Permit me to fill this void.
This is a property rights issue. Suburban households and workers in fossil fuel intensive industries and consumers of electricity generated by fossil fuels will face higher energy prices and employment risk if the carbon tax ramp up is fast. These individuals are aware of this and are currently voting against such policies. ...
What if the set of "losers" from the policy could be identified by a trusted third party. Suppose this group has 100 million people and each of them lose $10,000 on average in present discounted value from the carbon tax. This equals $1 trillion dollars in losses. Suppose that 10% of the population are committed progressives who are willing to not free ride, so there are 30 million in this group.
1 trillion /30 million = $33,000 tax per progressive. So, I am suggesting a credible market mechanism for Tom Steyer and Paul Krugman to purchase the policy they want. Now, this group prefers to use "democracy" to achieve this shift in property rights. Right now fossil fuel users don't pay a carbon tax. Who has property rights here? My mechanism explicitly acknowledges that the polluters [do] and allows the progressives to purchase this right.
Coase lives!
via greeneconomics.blogspot.com
Ten things I think I think (with apologies to Peter King):
- Polluters (i.e, consumers and firms who enjoy low-cost, dirty energy) are granted the property rights because of historical precedent.

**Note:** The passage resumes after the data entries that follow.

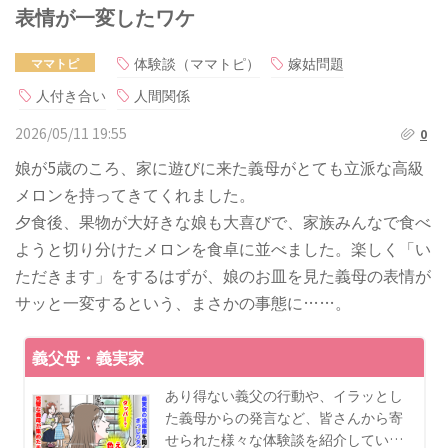
表情が一変したワケ
体験談（ママトピ）
嫁姑問題
ママトピ
人付き合い
人間関係
2026/05/11 19:55
0
娘が5歳のころ、家に遊びに来た義母がとても立派な高級
メロンを持ってきてくれました。
夕食後、果物が大好きな娘も大喜びで、家族みんなで食べ
ようと切り分けたメロンを食卓に並べました。楽しく「い
ただきます」をするはずが、娘のお皿を見た義母の表情が
サッと一変するという、まさかの事態に……。
義父母・義実家
あり得ない義父の行動や、イラッとし
た義母からの発言など、皆さんから寄
せられた様々な体験談を紹介してい…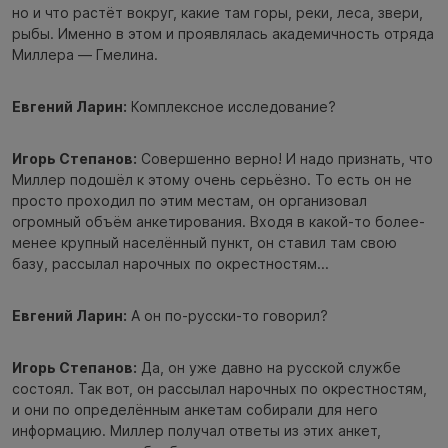
но и что растёт вокруг, какие там горы, реки, леса, звери,
рыбы. Именно в этом и проявлялась академичность отряда
Миллера — Гмелина.
Евгений Ларин:
Комплексное исследование?
Игорь Степанов:
Совершенно верно! И надо признать, что
Миллер подошёл к этому очень серьёзно. То есть он не
просто проходил по этим местам, он организовал
огромный объём анкетирования. Входя в какой-то более-
менее крупный населённый пункт, он ставил там свою
базу, рассылал нарочных по окрестностям...
Евгений Ларин:
А он по-русски-то говорил?
Игорь Степанов:
Да, он уже давно на русской службе
состоял. Так вот, он рассылал нарочных по окрестностям,
и они по определённым анкетам собирали для него
информацию. Миллер получал ответы из этих анкет,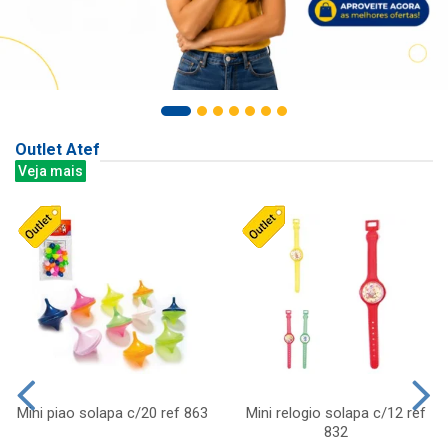
Outlet Atef
Veja mais
Mini piao solapa c/20 ref 863
Mini relogio solapa c/12 ref
832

This is a very strong statement.
- My understanding of the Coase theorem is that the property rights could also be granted to the pollutees, negotiation could take place, compensation made and externalities are internalized.

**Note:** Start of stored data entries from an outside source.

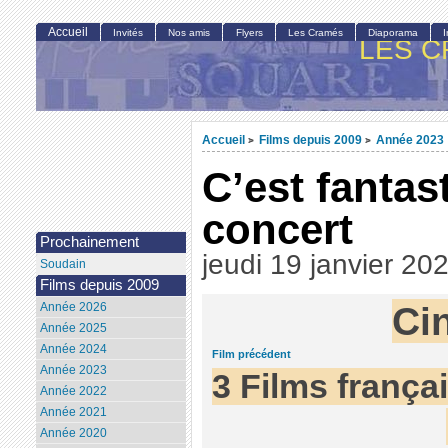
Accueil
Invités
Nos amis
Flyers
Les Cramés
Diaporama
LES C
Accueil
Films depuis 2009
Année 2023
>
>
C’est fantas
concert
Prochainement
jeudi 19 janvier 20
Soudain
Films depuis 2009
Ci
Année 2026
Année 2025
Année 2024
Film précédent
Année 2023
3 Films françai
Année 2022
Année 2021
Année 2020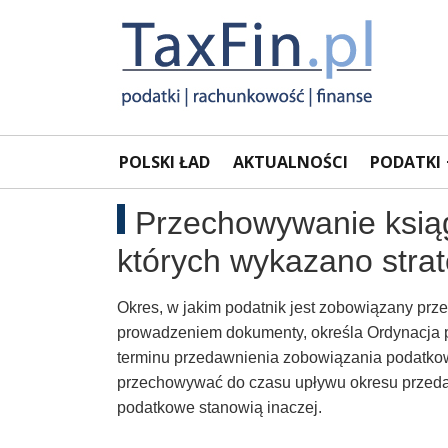
Rachunkowość,
Portal
POLSKI ŁAD
AKTUALNOŚCI
PODATKI
dla
Podatki,
księgowych
Przechowywanie ksiąg
VAT,
których wykazano stra
Orzeczenia
Okres, w jakim podatnik jest zobowiązany prz
NSA
prowadzeniem dokumenty, określa Ordynacja po
terminu przedawnienia zobowiązania podatkowe
i
przechowywać do czasu upływu okresu przed
podatkowe stanowią inaczej.
WSA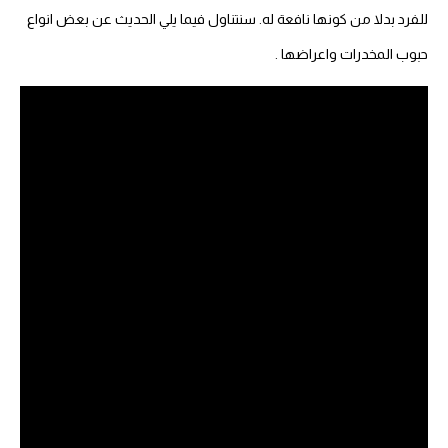
للفرد بدلا من كونها نافعة له. سنتناول فيما يلي الحديث عن بعض انواع
حبوب المخدرات واعراضها .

- Assignment of property rights to polluters or pollutees will only work without huge transactions costs.
- There are other ways to get the incentives correct and grant pollution rights to pollutees if that is what we as a society choose to do (via "democracy").
- Cap-and-trade with freely distributed permits, in contrast to auctioned permits, give property rights to polluters up to the number of permits granted.
- Cap-and-trade with free permits doesn't grant polluters 100% rights and fossil fuel users are ignored (i.e., aren't compensated for higher prices) so it might not solve the political economy problem.
- A revenue neutral carbon tax compensates those hurt by the tax with a lump sum payment that could make them whole.
- A revenue neutral carbon tax might come closer to solving the political economy problem than both cap-and-trade with free permits or reliance on free market environmentalism.
- The "psychological mindset of Republicans" (i.e., anti-science) has a lot to do with the current impasse over climate policy.
- Scare quotes around democracy? That's scary.